# Your goal:
Reproduce the stretch of the listing below from the line containing "family: Fabaceae" through the line containing "genus: Coreopsis", character for character. Include both of those lines.

# Extracted data:
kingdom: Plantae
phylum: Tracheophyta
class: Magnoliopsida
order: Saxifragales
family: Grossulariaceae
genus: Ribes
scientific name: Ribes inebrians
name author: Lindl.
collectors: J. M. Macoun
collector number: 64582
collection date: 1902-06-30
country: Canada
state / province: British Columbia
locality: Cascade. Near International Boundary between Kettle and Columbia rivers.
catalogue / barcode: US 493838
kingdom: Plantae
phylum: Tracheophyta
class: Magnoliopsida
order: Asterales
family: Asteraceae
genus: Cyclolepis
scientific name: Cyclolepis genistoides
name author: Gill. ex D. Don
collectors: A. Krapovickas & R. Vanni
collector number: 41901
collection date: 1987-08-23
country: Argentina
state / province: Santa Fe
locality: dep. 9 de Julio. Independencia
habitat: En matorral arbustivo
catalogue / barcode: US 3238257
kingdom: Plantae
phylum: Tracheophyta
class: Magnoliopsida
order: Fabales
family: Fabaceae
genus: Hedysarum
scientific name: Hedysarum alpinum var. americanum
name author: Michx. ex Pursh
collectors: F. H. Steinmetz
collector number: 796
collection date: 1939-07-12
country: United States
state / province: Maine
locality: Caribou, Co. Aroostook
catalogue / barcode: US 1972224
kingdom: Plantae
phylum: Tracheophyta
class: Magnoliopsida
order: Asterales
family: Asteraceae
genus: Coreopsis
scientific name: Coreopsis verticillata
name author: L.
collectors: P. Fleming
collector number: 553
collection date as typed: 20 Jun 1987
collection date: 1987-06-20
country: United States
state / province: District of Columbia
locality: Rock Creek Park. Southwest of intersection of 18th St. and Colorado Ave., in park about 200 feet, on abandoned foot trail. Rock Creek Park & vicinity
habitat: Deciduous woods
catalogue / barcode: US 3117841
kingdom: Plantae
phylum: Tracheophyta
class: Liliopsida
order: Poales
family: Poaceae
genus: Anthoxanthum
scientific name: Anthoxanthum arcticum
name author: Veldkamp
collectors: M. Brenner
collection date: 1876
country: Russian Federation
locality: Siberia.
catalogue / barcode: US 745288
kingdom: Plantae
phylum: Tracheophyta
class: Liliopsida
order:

# Final result:
family: Fabaceae
genus: Hedysarum
scientific name: Hedysarum alpinum var. americanum
name author: Michx. ex Pursh
collectors: F. H. Steinmetz
collector number: 796
collection date: 1939-07-12
country: United States
state / province: Maine
locality: Caribou, Co. Aroostook
catalogue / barcode: US 1972224
kingdom: Plantae
phylum: Tracheophyta
class: Magnoliopsida
order: Asterales
family: Asteraceae
genus: Coreopsis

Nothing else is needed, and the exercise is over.